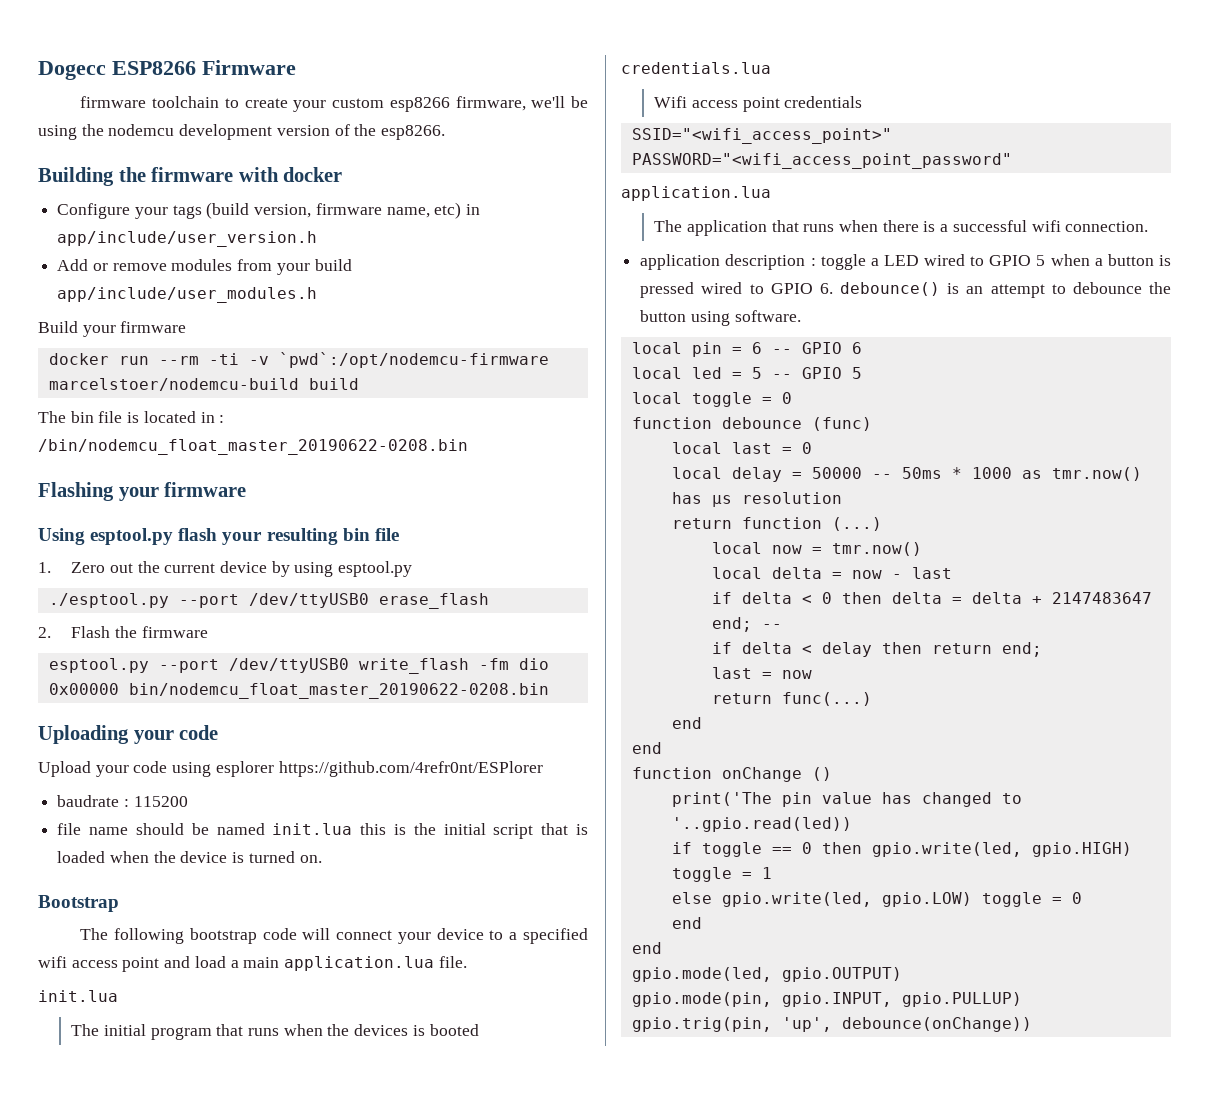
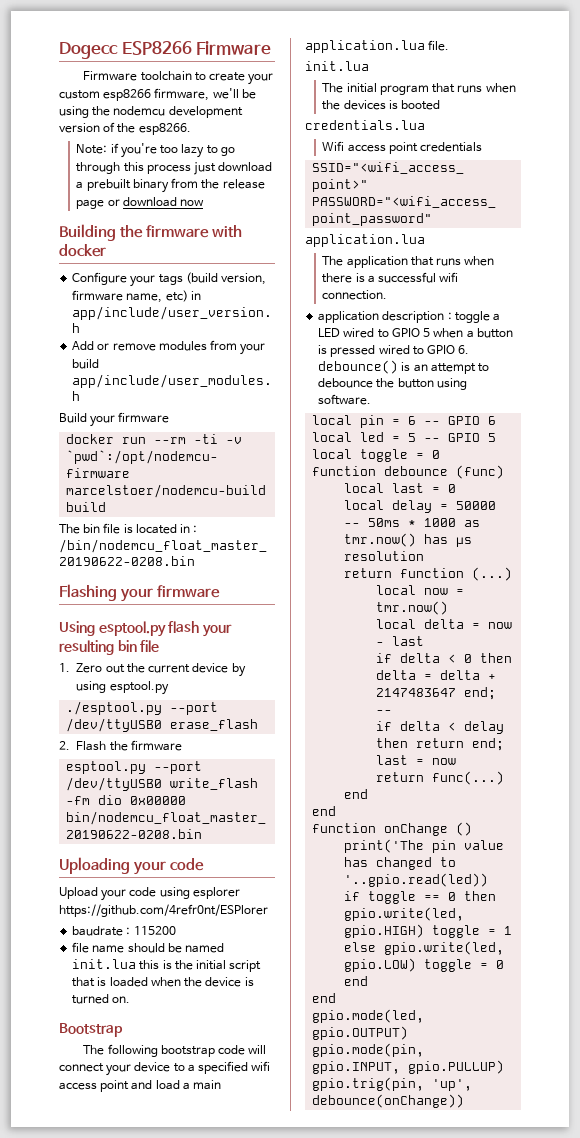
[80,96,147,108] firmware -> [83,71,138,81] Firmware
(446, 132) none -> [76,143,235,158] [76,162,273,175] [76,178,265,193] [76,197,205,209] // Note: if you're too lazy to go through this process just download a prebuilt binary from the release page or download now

· · · ·

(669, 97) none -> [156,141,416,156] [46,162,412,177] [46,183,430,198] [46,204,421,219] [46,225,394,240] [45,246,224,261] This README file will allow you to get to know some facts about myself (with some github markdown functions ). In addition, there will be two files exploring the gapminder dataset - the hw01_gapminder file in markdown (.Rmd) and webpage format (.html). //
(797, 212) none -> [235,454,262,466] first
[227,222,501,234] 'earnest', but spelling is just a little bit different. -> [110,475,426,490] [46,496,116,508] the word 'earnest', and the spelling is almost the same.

· · · ·

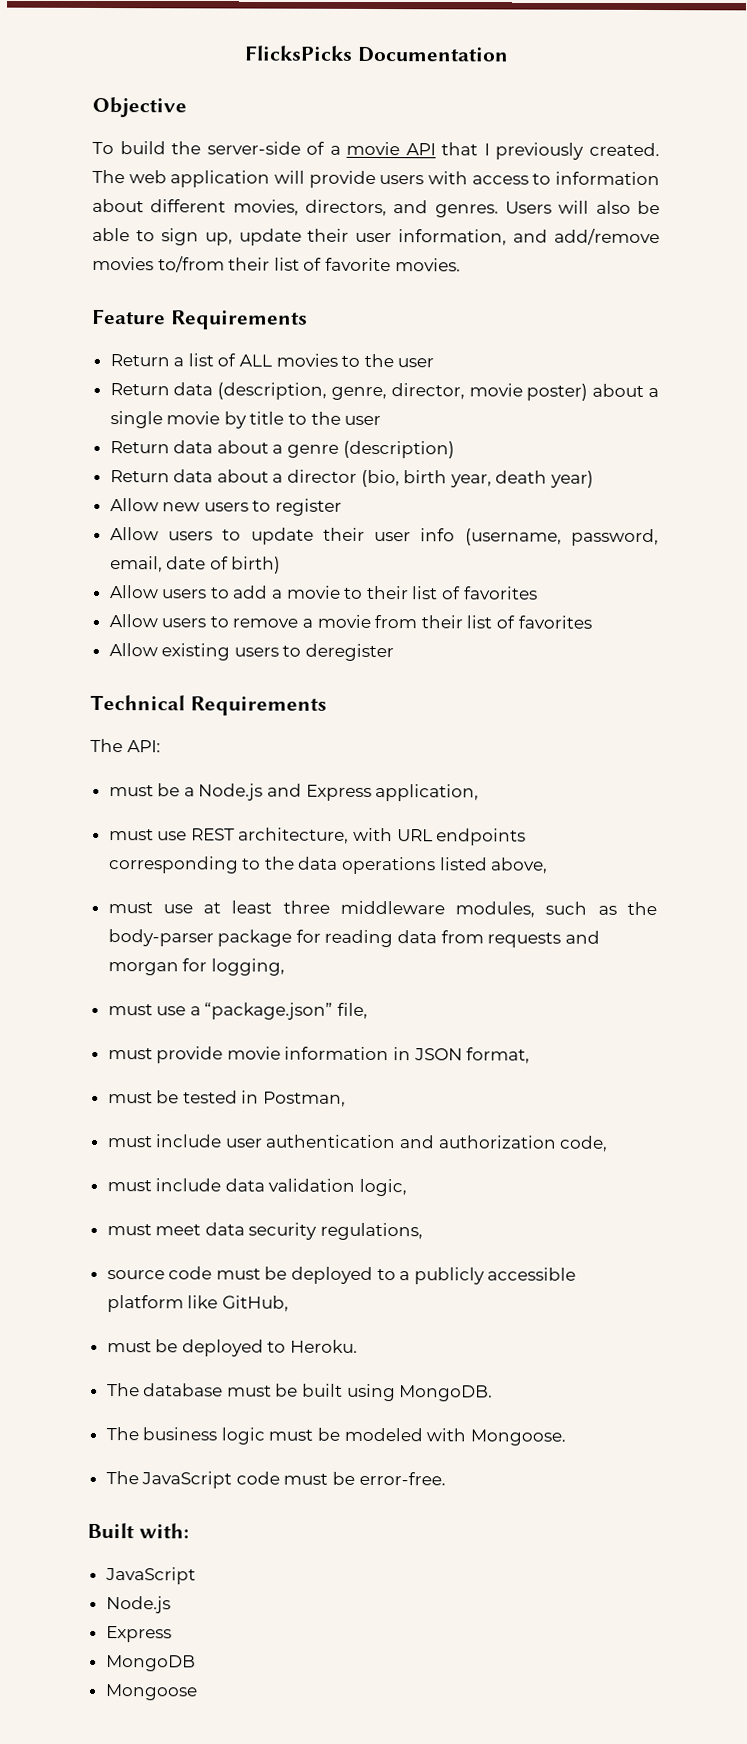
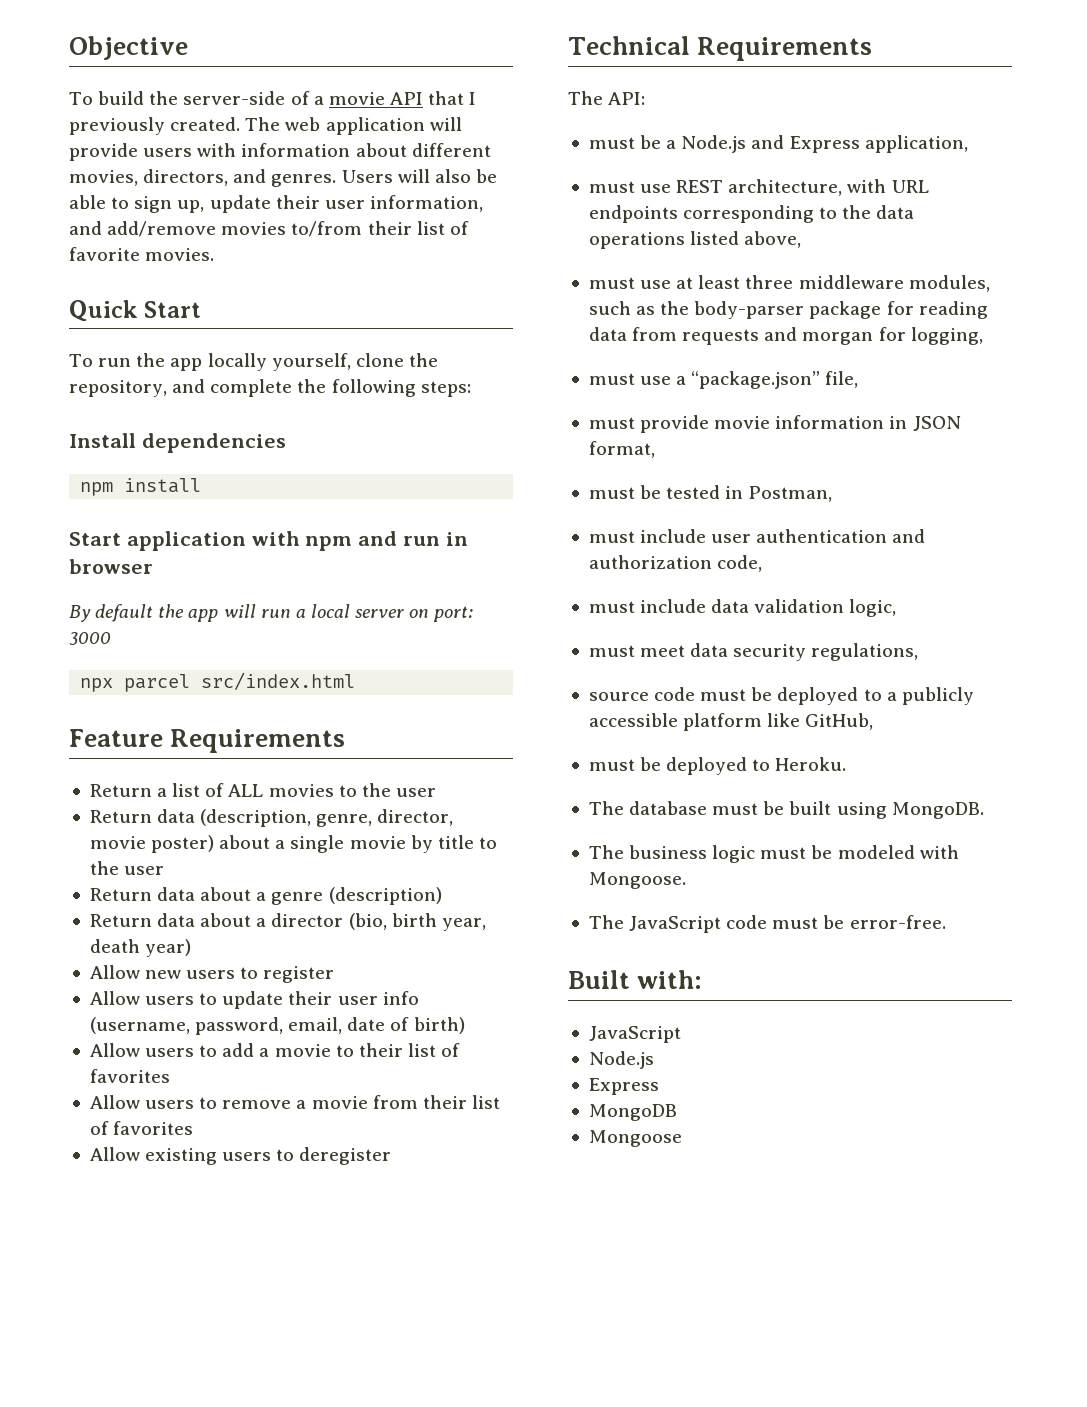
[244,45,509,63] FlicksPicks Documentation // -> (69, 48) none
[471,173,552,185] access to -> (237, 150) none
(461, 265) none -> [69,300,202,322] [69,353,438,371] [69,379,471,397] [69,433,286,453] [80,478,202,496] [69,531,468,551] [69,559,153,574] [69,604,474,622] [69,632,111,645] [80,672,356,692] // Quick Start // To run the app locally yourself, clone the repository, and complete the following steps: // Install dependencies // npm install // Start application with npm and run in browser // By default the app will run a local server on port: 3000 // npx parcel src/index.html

· · · ·

EXERCISE INSTRUCTIONS: Find the lines of the material that hold the word "just" and report their count alone.

RESPONSE TO THIS EXERCISE: 2